Não havia mais desculpas para postergar nada. Se eu ainda tinha alguma dignidade, só me restava juntar caneta e papel para preparar uma interminável agenda de afazeres domésticos, que incluíam a aplicação de desengripantes em janelas e portas, apertar parafusos em panelas, aplicar veneno nos formigueiros, trocar a mangueira do jardim, ajustar o telhado e outras tantas providências desagradáveis. Percebi então, que os chamados “maridos de aluguel” fazem parte de uma espécie que merece todo o meu respeito.
Entregar-me de corpo, alma e resmungos àquelas atividades nefastas, ao menos teve um ponto positivo.
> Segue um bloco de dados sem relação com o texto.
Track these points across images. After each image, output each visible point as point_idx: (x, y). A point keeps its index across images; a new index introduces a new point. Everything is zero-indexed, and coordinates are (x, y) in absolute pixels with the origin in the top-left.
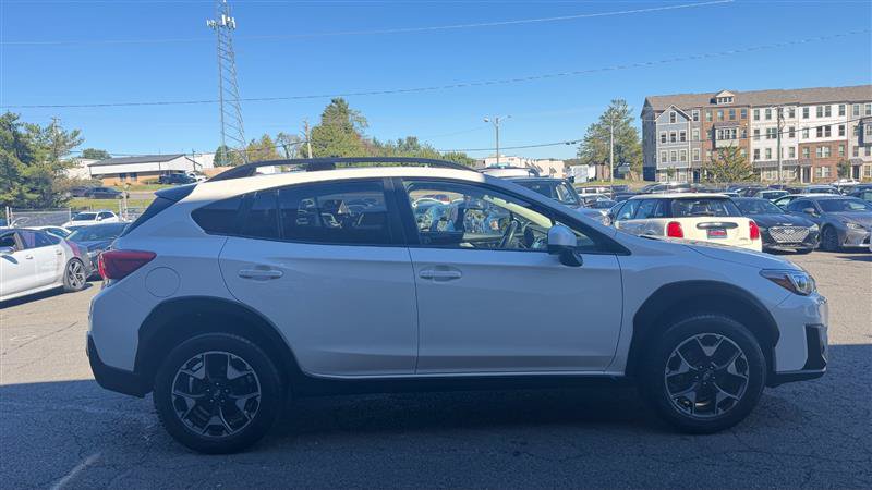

Cada vez que minha esposa me via furando ou martelando o dedo, tomando choques elétricos e sendo terrivelmente perseguido por formigas e marimbondos, ela dizia que me recompensaria com carinhos e guloseimas.
Durante cerca de quarenta dias, fui sugado por uma rotina que consistia em chorar ao ver os noticiários, xingar gerações de eletricistas, jardineiros e encanadores, me lambuzar de álcool gel ao receber qualquer entregador e claro, perceber que minhas roupas estavam cada vez mais apertadas em virtude da comilança desenfreada durante o isolamento.
Em cada por de sol eu me sentia como que atropelado por um caminhão. Era mais fácil listar o que não doía, ao cair da tarde. Ao menos - para compensar, invariavelmente, eu e minha companheira fazíamos maratonas daquelas series dos serviços de streaming, regadas a bons vinhos. Ou a sopas. Ou a pizzas. Ou a chás. Está bem. Na maioria das vezes, a enormes bandejas de pipoca.